─── Input ───
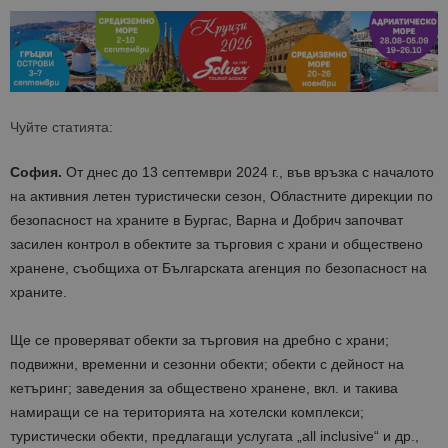
Чуйте статията:
София.
От днес до 13 септември 2024 г., във връзка с началото
на активния летен туристически сезон, Областните дирекции по
безопасност на храните в Бургас, Варна и Добрич започват
засилен контрол в обектите за търговия с храни и обществено
хранене, съобщиха от Българската агенция по безопасност на
храните.
Ще се проверяват обекти за търговия на дребно с храни;
подвижни, временни и сезонни обекти; обекти с дейност на
кетъринг; заведения за обществено хранене, вкл. и такива
намиращи се на територията на хотелски комплекси;
туристически обекти, предлагащи услугата „all inclusive“ и др.,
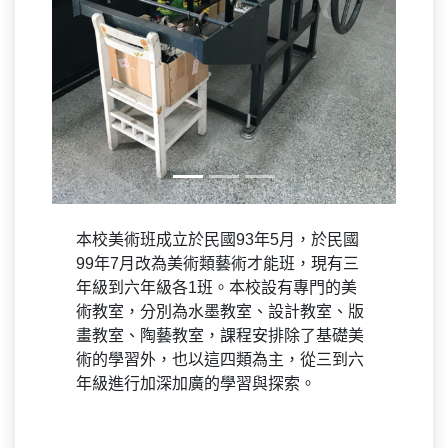
本校美術班成立於民國93年5月，於民國
99年7月改為美術類藝術才能班，現有三
年級到六年級各1班。本校設有專門的美
術教室，分別為水墨教室、設計教室、版
畫教室、陶藝教室，課程安排除了基礎美
術的學習外，也以這四類為主，從三到六
年級進行加深加廣的學習與探索。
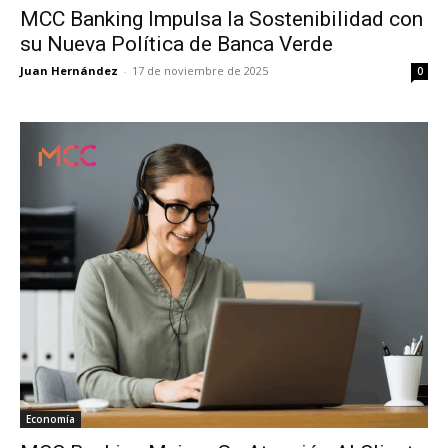
MCC Banking Impulsa la Sostenibilidad con
su Nueva Política de Banca Verde
Juan Hernández
-
17 de noviembre de 2025
0
Economía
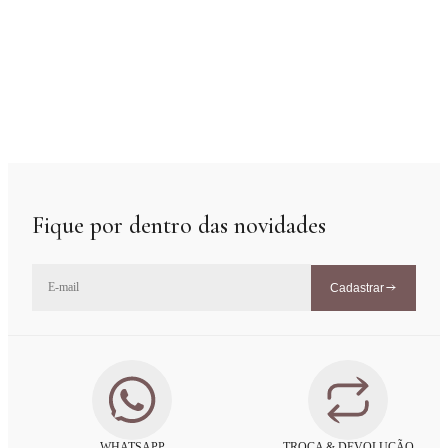
Fique por dentro das novidades
Cadastrar
WHATSAPP
TROCA & DEVOLUÇÃO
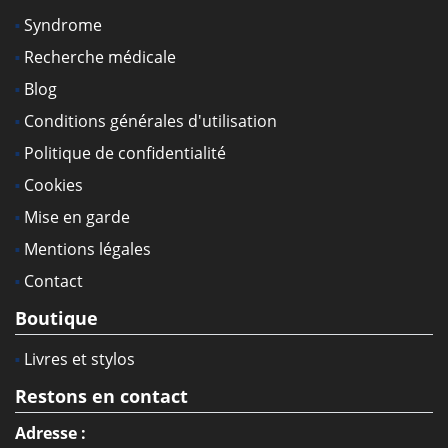
Syndrome
Recherche médicale
Blog
Conditions générales d'utilisation
Politique de confidentialité
Cookies
Mise en garde
Mentions légales
Contact
Boutique
Livres et stylos
Restons en contact
Adresse :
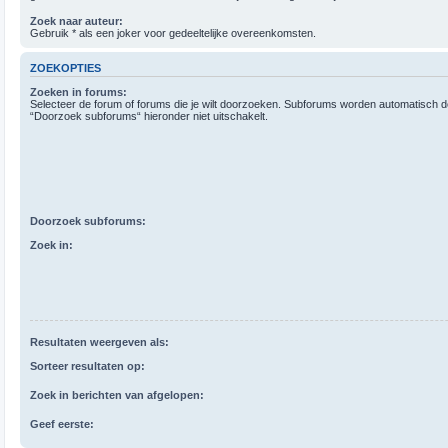
Zoek naar auteur:
Gebruik * als een joker voor gedeeltelijke overeenkomsten.
ZOEKOPTIES
Zoeken in forums:
Selecteer de forum of forums die je wilt doorzoeken. Subforums worden automatisch d
“Doorzoek subforums“ hieronder niet uitschakelt.
Doorzoek subforums:
Zoek in:
Resultaten weergeven als:
Sorteer resultaten op:
Zoek in berichten van afgelopen:
Geef eerste:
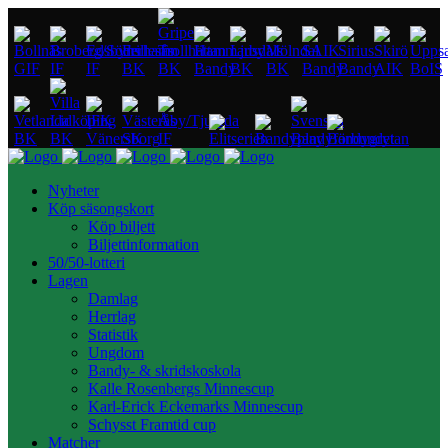
Nyheter
Köp säsongskort
Köp biljett
Biljettinformation
50/50-lotteri
Lagen
Damlag
Herrlag
Statistik
Ungdom
Bandy- & skridskoskola
Kalle Rosenbergs Minnescup
Karl-Erick Eckemarks Minnescup
Schysst Framtid cup
Matcher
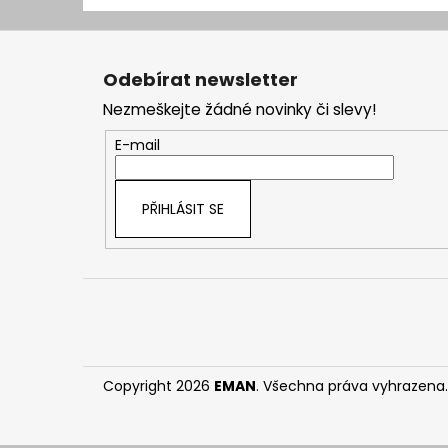
Z
á
Odebírat newsletter
p
Nezmeškejte žádné novinky či slevy!
a
t
E-mail
í
PŘIHLÁSIT SE
Copyright 2026
EMAN
. Všechna práva vyhrazena.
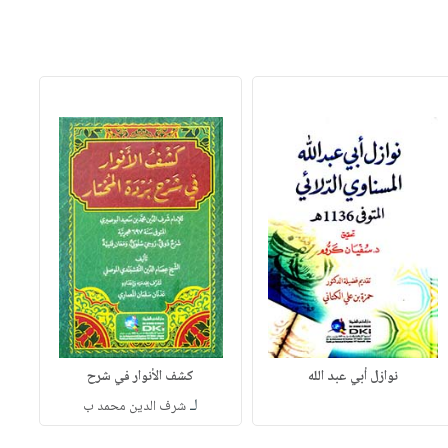
نوازل أبي عبد الله
كشف الأنوار في شرح
لـ
شرف الدين محمد ب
───
§ **Brief**:
Once you find the line with "Odebírat newsletter", restate it and every later line of the data word for word, excluding the pictures.

§ **Exercise output**:
Odebírat newsletter
p
Nezmeškejte žádné novinky či slevy!
a
t
E-mail
í
PŘIHLÁSIT SE
Copyright 2026
EMAN
. Všechna práva vyhrazena.
نوازل أبي عبد الله
كشف الأنوار في شرح
لـ
شرف الدين محمد ب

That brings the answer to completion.